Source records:
-*-*-

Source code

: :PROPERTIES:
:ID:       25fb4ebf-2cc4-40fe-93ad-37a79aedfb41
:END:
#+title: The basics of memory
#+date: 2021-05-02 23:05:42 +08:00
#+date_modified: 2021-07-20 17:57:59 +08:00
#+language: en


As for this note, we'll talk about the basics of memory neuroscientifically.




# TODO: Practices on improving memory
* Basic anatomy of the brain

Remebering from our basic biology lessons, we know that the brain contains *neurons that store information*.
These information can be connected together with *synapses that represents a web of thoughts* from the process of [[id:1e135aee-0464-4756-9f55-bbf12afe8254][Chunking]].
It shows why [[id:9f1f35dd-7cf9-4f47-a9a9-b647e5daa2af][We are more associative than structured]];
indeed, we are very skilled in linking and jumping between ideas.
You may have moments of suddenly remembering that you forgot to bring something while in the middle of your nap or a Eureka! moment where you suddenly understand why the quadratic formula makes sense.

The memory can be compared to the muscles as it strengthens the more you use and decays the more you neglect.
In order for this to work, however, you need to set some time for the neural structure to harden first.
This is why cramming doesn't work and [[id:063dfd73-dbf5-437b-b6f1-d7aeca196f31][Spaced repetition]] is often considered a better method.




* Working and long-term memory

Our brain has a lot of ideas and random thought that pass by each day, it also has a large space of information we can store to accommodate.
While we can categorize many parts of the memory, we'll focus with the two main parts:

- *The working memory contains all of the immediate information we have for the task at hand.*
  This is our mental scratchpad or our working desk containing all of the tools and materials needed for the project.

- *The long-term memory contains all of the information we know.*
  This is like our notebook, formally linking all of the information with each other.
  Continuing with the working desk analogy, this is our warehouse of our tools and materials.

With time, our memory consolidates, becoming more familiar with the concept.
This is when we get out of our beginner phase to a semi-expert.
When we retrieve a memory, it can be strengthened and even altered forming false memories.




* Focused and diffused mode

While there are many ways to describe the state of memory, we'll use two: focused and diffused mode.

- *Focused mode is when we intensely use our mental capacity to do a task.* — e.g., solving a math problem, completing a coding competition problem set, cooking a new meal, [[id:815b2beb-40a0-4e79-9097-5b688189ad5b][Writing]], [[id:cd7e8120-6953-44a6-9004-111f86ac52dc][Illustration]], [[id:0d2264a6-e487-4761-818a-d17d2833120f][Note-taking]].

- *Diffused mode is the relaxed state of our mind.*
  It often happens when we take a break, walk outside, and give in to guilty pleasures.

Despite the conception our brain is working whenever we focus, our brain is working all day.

-*-*-

## Work to be completed
Pull out all lines in the data above that include "tools".

## Written solution
  This is our mental scratchpad or our working desk containing all of the tools and materials needed for the project.
  Continuing with the working desk analogy, this is our warehouse of our tools and materials.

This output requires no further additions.